**DATASET**

· · · · ·

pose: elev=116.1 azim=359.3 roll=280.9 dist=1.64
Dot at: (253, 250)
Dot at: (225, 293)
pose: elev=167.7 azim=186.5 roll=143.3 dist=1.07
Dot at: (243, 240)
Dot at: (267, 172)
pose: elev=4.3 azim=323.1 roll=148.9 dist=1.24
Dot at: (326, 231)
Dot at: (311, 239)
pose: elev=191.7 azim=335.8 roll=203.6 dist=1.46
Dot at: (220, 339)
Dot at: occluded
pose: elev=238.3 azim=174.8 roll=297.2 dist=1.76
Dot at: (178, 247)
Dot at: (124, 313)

· · · · ·

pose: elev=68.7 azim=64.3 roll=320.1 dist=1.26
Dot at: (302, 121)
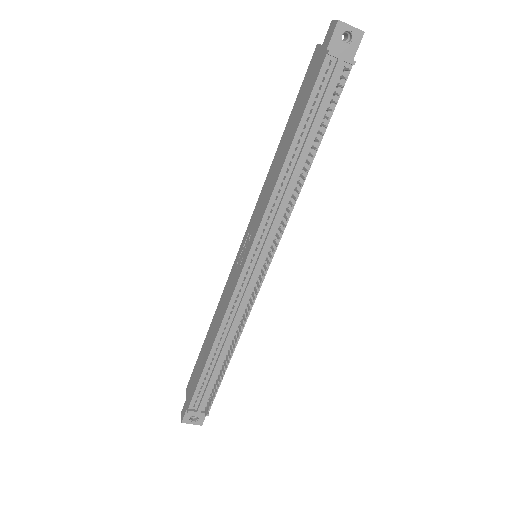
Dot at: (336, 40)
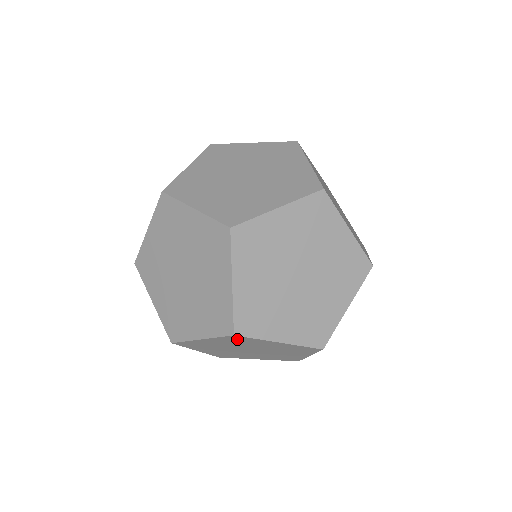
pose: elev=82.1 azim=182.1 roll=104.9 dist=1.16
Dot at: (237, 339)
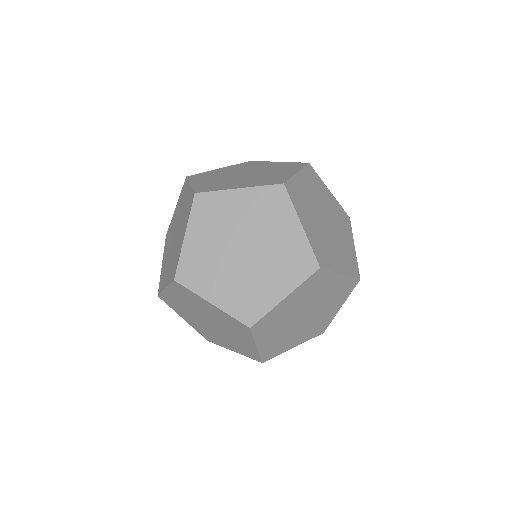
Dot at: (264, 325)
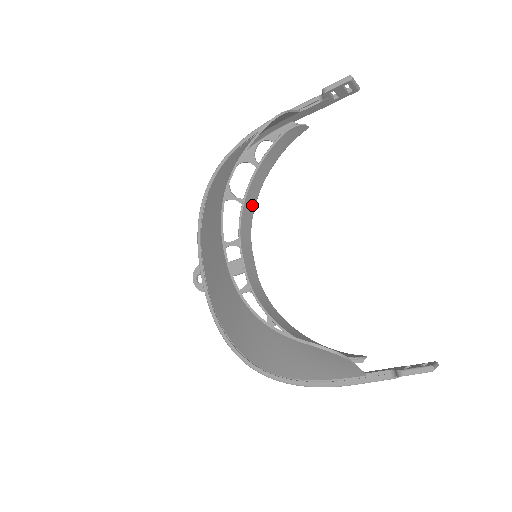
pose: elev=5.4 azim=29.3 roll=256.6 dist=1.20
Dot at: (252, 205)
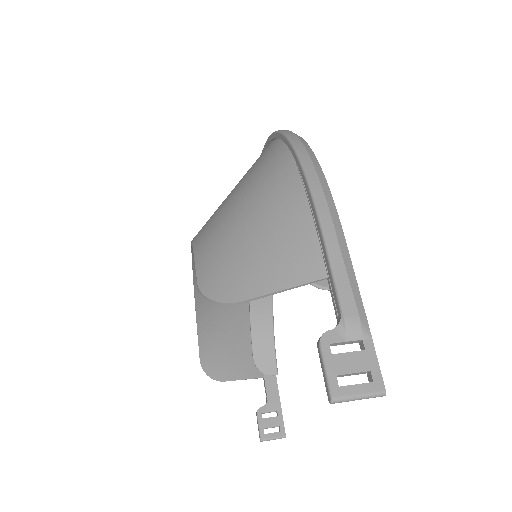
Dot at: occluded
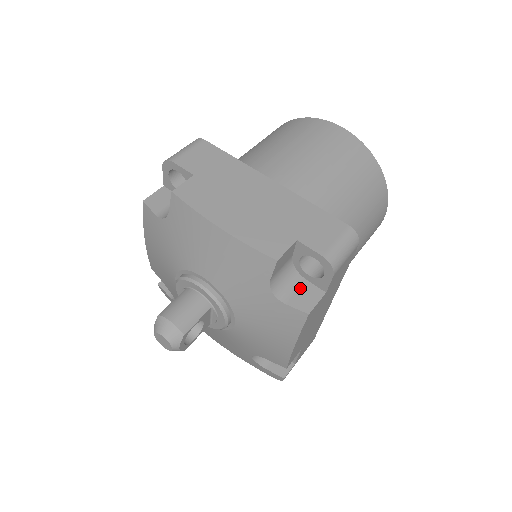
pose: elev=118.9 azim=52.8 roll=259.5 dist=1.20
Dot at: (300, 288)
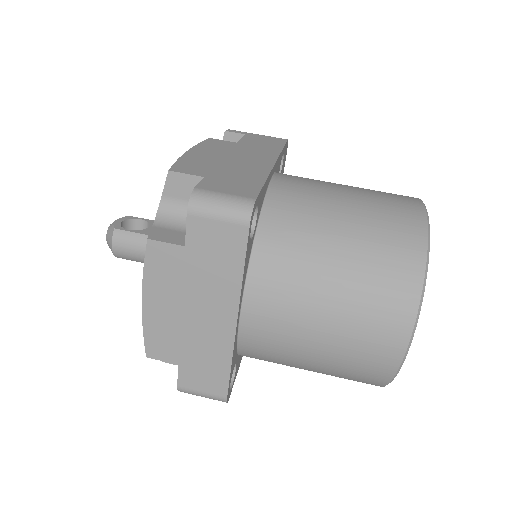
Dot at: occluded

· · · · ·

**SET TASK**
Transcribe, without alteration, the records above from the line containing "pose: elev=116.1 azim=359.3" through the line containing "Dot at: (124, 313)", including both of those lines.

**TASK OUTPUT**
pose: elev=116.1 azim=359.3 roll=280.9 dist=1.64
Dot at: (253, 250)
Dot at: (225, 293)
pose: elev=167.7 azim=186.5 roll=143.3 dist=1.07
Dot at: (243, 240)
Dot at: (267, 172)
pose: elev=4.3 azim=323.1 roll=148.9 dist=1.24
Dot at: (326, 231)
Dot at: (311, 239)
pose: elev=191.7 azim=335.8 roll=203.6 dist=1.46
Dot at: (220, 339)
Dot at: occluded
pose: elev=238.3 azim=174.8 roll=297.2 dist=1.76
Dot at: (178, 247)
Dot at: (124, 313)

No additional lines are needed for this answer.